The yen‘s blistering rally seems to have run out of energy, writes Katie Martin. Having dropped to just under Y108 against the yen yesterday, the dollar is now hovering around Y108.63. Market participants are a tad nervous about pushing the yen much higher from here, for fear that the Bank of Japan could step in to stop the climb. (Officials have been expressing concern, unsurprisingly, given the blow that yen strength inflicts on companies.)
Commerzbank compares the stand-off to childish bullying.

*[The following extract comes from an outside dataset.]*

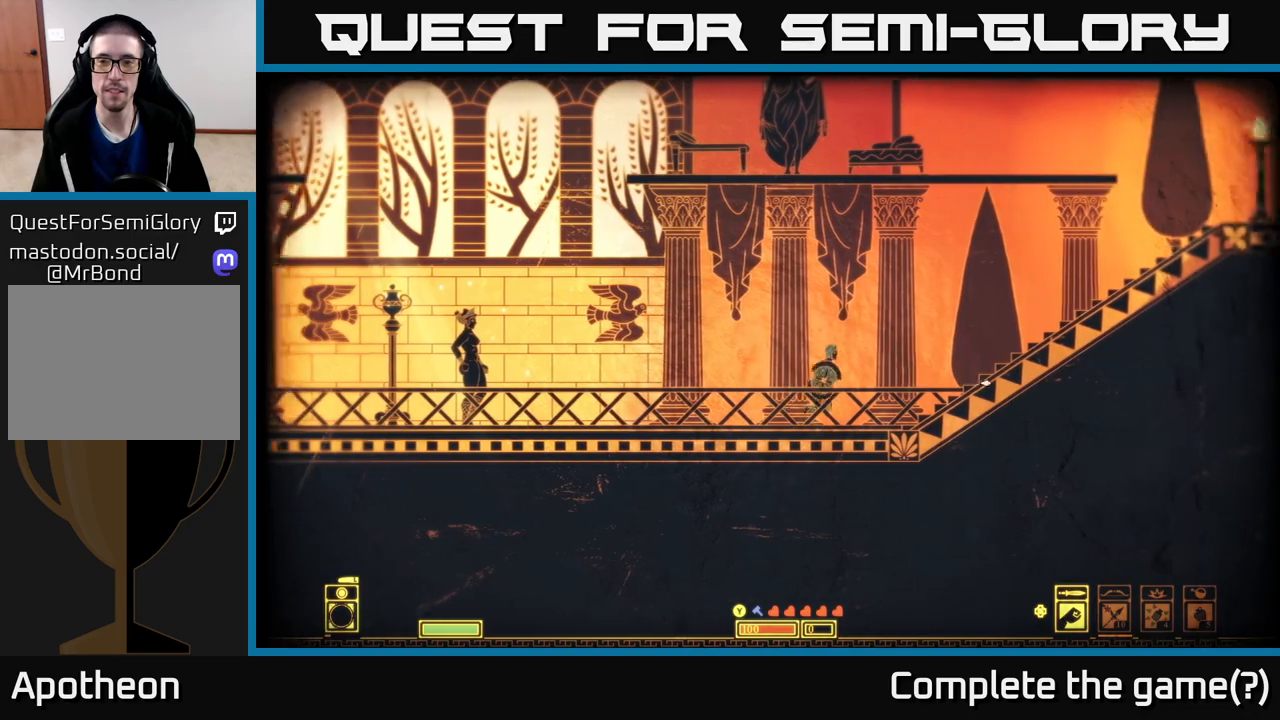
{"buttons": [], "left_stick": "right", "right_stick": "right", "events": [[367, "right_stick", "right"]]}
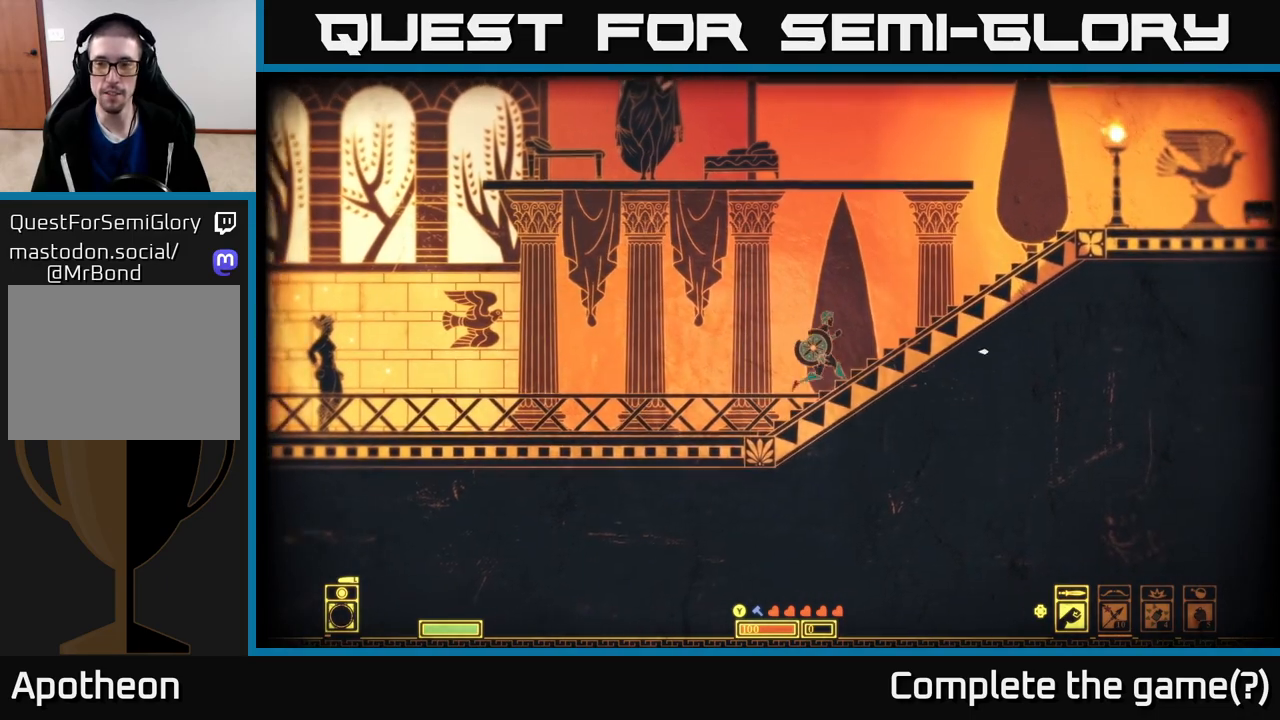
{"buttons": [], "left_stick": "right", "right_stick": "center", "events": [[467, "right_stick", "center"]]}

That was the fault of the Japanese central bankers. One of the reasons behind the rate cut of 29th January was to send the signal that the BoJ wants a weaker yen. The market rudely rejected this approach and caused the yen to appreciate again following a very brief correction. The BoJ accepted this provocation and did not add further measures. By doing so it drove speculative market participants into long-yen bets. It suddenly became clear: the BoJ will put up with a stronger yen – at least for the time being. The fact that the Japanese government and central bank reacted very meekly to the accelerating yen appreciation led to a further acceleration. Sometimes the FX market is like the school yard. Anyone who fails to defend themselves simply attracts even more attention from the bullies.
The result was plain to see yesterday: the dollar traded below the Y108-mark. Even if we have since seen a correction – which was weak in comparison to the original move – the underlying problem of a weak BoJ remains in place.
I am of the view though that the momentum of the JPY appreciation might ease from here. This morning’s correction could be a first indication. In the meantime the yen move has reached sufficient momentum for the Japanese government to possibly justify interventions.
Hans Redeker at Morgan Stanley says the yen is in danger of breaking higher unless it gets some help from a more hawkish Fed, but he is doubtful that the BoJ would take action.
Talk of intervention has picked up. However, we are skeptical of large-scale FX intervention at the current juncture, given that PM Abe pushed against such options in a recent interview, and given that the next G7 summit will be held in Japan next month. From the BoJ’s side, we are skeptical as well that further interest rate cuts or expansion of QQE will reverse yen strength – both tools are hitting their limits. If the BoJ wants to counter the trend in the yen, it will need to buy private sector assets in large size, in our view.